Use - The full size model I have would work but it is large heavy and would work concealed with effort, as an open-carry gun that problem is eliminated. To be honest why (when they would expect to re-contract their arms) a police department wouldn't switch to this series - I don't know. This gun works like it should be more common in pistol competitions and in the hands of experienced shooters, the designer obviously is a shooter with specific demands.

Ergonomics - Ergonomic design is excellent and with the cut in on the grip it works for small and large hands well. This handgun in the full size series points naturally and is designed for quick target leveling.

Current production - Steyr is an on again - off again production into the US there are new in box, used and current production available.

From the Internet. Why Glocks are NOT Double Action.

...(I)n fact striker-fire, (is) SINGLE action, no matter what Glock and the box says. This misunderstanding has annoying operational implications, and possibly dangerous defensive implications.

Single Action: Pulling the trigger does ONE thing : if the hammer has been cocked, it will release the hammer. Trigger pull is light, short, and consistant between first and subsequent shots. Example: Star Firestar Plus.

Double Action: Pulling the trigger does TWO things : it will first cock the hammer if it hasn't been cocked, and then it will release the hammer. DA Trigger pull is longer and heavier than SA, but the user can cock the hammer first if they want to fire in "Single Action Mode." If the gun is semi-automatic, the first shot is DA, subsequent shots are SA due to the slide cocking the hammer for you, resulting in differing trigger feel as described above. Example : Beretta 8045, Hoekler and Koch USP series, etc.

Double Action ONLY: Any DA gun which does not allow pre-cocking the hammer because the hammer won't stay cocked, and is often bobbed or hidden. No decock is ever needed, and trigger pull is consistent between first and subsequent shots. Example: AMT Backup

Striker Fire: Rather than a hammer, an internal striker is cocked and released to fire. The striker is cocked by the first motion of the slide, and there is no way to decock other than squeezing the trigger.

Any "true" double action gun will cock the hammer by squeezing the trigger, which means you don't HAVE to cock the hammer manually before the first shot as with a single action. In contrast, a Single Action gun you have to cock the hammer before you squeeze the trigger.

Glock claims to be "double action only" because :

1) You can't cock the hammer from a "hammer spur" externally, normally a sign that the gun is DAO.
2) In normal practice, pulling the trigger makes it go off, suggesting (falsely) that the trigger is cocking the hammer like a DA.
3) Trigger pull feels consistant between shots, suggesting DAO.

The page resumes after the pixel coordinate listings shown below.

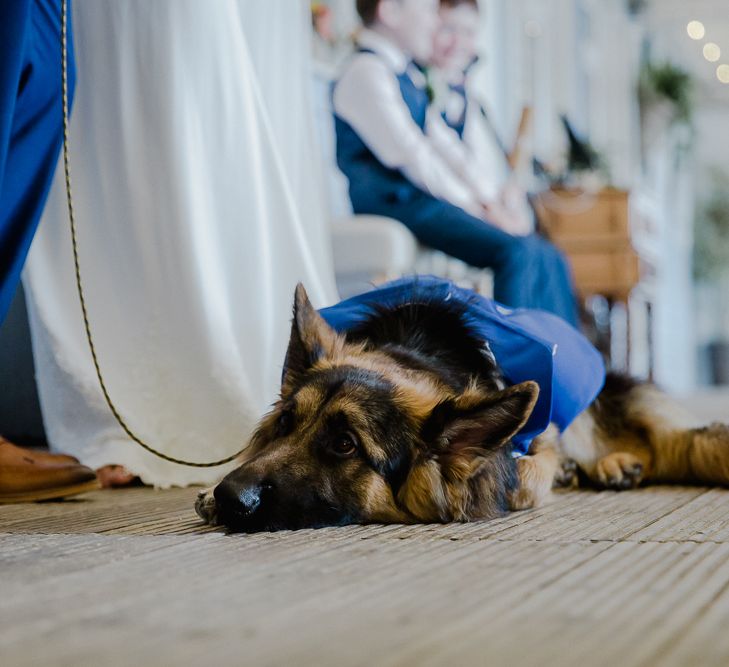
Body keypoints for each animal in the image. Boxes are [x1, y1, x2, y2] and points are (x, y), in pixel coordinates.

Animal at [195, 286, 728, 532]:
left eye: (345, 445)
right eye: (286, 421)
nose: (229, 496)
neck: (419, 355)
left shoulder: (534, 443)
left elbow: (522, 475)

All three are wrong because :

1) Glock can be (and is) cocked externally for the first shot, but its done by the slide motion involved with loading the first round into the chamber rather than an overt hammer. This is true of any other semi-auto gun -- unless it really IS a DAO gun, any semi-auto can be cocked by racking the slide if you wanted).

2) The gun IS in fact cocked for the first shot before the trigger is pulled, and stays that way once cocked until fired, just like any other SINGLE ACTION. The second shot is cocked by the first, etc.

3) Just as with any other NON-DAO semi-auto, Glock counts on the process of chambering a round to cock the gun for you between shots. Since you always fire in single action mode, the trigger always feels the same.
After some research I found that striker fired true double action pistols do exist. The Walther P99 has several options that are examples of a true DA pistol that uses a striker-firing pin system with a second (plus) hit-the-primer capability. The trigger will continue to cock and release the firing pin. As I understand there are several other true double action striker fired pistols.